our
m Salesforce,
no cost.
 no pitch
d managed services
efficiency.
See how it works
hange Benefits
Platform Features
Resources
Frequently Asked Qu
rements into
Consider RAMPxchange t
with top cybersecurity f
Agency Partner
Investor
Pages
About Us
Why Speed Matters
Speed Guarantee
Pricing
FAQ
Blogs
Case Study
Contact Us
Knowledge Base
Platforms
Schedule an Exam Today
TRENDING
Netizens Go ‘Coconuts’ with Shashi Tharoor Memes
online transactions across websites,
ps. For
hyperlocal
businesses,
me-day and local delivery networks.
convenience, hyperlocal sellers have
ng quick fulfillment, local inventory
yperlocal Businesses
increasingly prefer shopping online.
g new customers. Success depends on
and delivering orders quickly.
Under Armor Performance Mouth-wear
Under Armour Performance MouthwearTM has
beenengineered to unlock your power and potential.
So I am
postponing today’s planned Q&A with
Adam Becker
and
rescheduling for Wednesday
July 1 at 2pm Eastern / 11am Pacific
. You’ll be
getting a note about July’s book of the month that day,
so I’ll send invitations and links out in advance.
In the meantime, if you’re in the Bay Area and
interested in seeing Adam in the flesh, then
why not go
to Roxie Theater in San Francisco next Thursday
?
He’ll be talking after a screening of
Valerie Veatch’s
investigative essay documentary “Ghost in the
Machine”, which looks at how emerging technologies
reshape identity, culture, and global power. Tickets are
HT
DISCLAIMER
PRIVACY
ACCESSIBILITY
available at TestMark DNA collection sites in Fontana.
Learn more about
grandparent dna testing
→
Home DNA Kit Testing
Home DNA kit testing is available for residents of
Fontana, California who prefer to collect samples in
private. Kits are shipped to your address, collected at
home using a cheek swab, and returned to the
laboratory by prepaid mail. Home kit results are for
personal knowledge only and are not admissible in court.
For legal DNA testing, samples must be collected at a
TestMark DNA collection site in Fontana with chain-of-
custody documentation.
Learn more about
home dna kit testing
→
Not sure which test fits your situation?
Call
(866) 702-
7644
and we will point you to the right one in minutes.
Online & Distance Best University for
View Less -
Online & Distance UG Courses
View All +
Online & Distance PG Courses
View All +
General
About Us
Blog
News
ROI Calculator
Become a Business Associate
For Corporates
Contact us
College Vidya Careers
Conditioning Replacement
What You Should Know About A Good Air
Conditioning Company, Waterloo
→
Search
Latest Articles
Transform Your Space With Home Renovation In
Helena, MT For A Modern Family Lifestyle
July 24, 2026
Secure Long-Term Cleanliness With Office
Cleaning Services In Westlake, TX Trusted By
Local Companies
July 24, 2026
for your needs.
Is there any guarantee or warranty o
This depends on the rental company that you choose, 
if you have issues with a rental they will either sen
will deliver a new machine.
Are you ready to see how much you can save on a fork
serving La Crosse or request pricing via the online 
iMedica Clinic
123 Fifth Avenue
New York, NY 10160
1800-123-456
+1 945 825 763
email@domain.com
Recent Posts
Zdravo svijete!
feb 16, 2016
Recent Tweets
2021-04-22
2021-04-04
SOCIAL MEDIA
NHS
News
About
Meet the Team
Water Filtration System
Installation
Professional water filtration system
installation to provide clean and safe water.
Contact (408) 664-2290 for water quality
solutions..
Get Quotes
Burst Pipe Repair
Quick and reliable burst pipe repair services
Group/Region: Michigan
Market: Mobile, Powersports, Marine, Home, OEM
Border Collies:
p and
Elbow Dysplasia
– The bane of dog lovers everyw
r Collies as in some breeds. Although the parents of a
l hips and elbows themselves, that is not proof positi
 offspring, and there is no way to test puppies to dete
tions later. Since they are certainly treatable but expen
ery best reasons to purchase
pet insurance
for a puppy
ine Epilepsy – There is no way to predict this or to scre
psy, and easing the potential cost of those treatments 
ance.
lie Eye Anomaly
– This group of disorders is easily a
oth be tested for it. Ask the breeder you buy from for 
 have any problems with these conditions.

======

From the first line to the last, return the data above exactly.

our
m Salesforce,
no cost.
 no pitch
d managed services
efficiency.
See how it works
hange Benefits
Platform Features
Resources
Frequently Asked Qu
rements into
Consider RAMPxchange t
with top cybersecurity f
Agency Partner
Investor
Pages
About Us
Why Speed Matters
Speed Guarantee
Pricing
FAQ
Blogs
Case Study
Contact Us
Knowledge Base
Platforms
Schedule an Exam Today
TRENDING
Netizens Go ‘Coconuts’ with Shashi Tharoor Memes
online transactions across websites,
ps. For
hyperlocal
businesses,
me-day and local delivery networks.
convenience, hyperlocal sellers have
ng quick fulfillment, local inventory
yperlocal Businesses
increasingly prefer shopping online.
g new customers. Success depends on
and delivering orders quickly.
Under Armor Performance Mouth-wear
Under Armour Performance MouthwearTM has
beenengineered to unlock your power and potential.
So I am
postponing today’s planned Q&A with
Adam Becker
and
rescheduling for Wednesday
July 1 at 2pm Eastern / 11am Pacific
. You’ll be
getting a note about July’s book of the month that day,
so I’ll send invitations and links out in advance.
In the meantime, if you’re in the Bay Area and
interested in seeing Adam in the flesh, then
why not go
to Roxie Theater in San Francisco next Thursday
?
He’ll be talking after a screening of
Valerie Veatch’s
investigative essay documentary “Ghost in the
Machine”, which looks at how emerging technologies
reshape identity, culture, and global power. Tickets are
HT
DISCLAIMER
PRIVACY
ACCESSIBILITY
available at TestMark DNA collection sites in Fontana.
Learn more about
grandparent dna testing
→
Home DNA Kit Testing
Home DNA kit testing is available for residents of
Fontana, California who prefer to collect samples in
private. Kits are shipped to your address, collected at
home using a cheek swab, and returned to the
laboratory by prepaid mail. Home kit results are for
personal knowledge only and are not admissible in court.
For legal DNA testing, samples must be collected at a
TestMark DNA collection site in Fontana with chain-of-
custody documentation.
Learn more about
home dna kit testing
→
Not sure which test fits your situation?
Call
(866) 702-
7644
and we will point you to the right one in minutes.
Online & Distance Best University for
View Less -
Online & Distance UG Courses
View All +
Online & Distance PG Courses
View All +
General
About Us
Blog
News
ROI Calculator
Become a Business Associate
For Corporates
Contact us
College Vidya Careers
Conditioning Replacement
What You Should Know About A Good Air
Conditioning Company, Waterloo
→
Search
Latest Articles
Transform Your Space With Home Renovation In
Helena, MT For A Modern Family Lifestyle
July 24, 2026
Secure Long-Term Cleanliness With Office
Cleaning Services In Westlake, TX Trusted By
Local Companies
July 24, 2026
for your needs.
Is there any guarantee or warranty o
This depends on the rental company that you choose, 
if you have issues with a rental they will either sen
will deliver a new machine.
Are you ready to see how much you can save on a fork
serving La Crosse or request pricing via the online 
iMedica Clinic
123 Fifth Avenue
New York, NY 10160
1800-123-456
+1 945 825 763
email@domain.com
Recent Posts
Zdravo svijete!
feb 16, 2016
Recent Tweets
2021-04-22
2021-04-04
SOCIAL MEDIA
NHS
News
About
Meet the Team
Water Filtration System
Installation
Professional water filtration system
installation to provide clean and safe water.
Contact (408) 664-2290 for water quality
solutions..
Get Quotes
Burst Pipe Repair
Quick and reliable burst pipe repair services
Group/Region: Michigan
Market: Mobile, Powersports, Marine, Home, OEM
Border Collies:
p and
Elbow Dysplasia
– The bane of dog lovers everyw
r Collies as in some breeds. Although the parents of a
l hips and elbows themselves, that is not proof positi
 offspring, and there is no way to test puppies to dete
tions later. Since they are certainly treatable but expen
ery best reasons to purchase
pet insurance
for a puppy
ine Epilepsy – There is no way to predict this or to scre
psy, and easing the potential cost of those treatments 
ance.
lie Eye Anomaly
– This group of disorders is easily a
oth be tested for it. Ask the breeder you buy from for 
 have any problems with these conditions.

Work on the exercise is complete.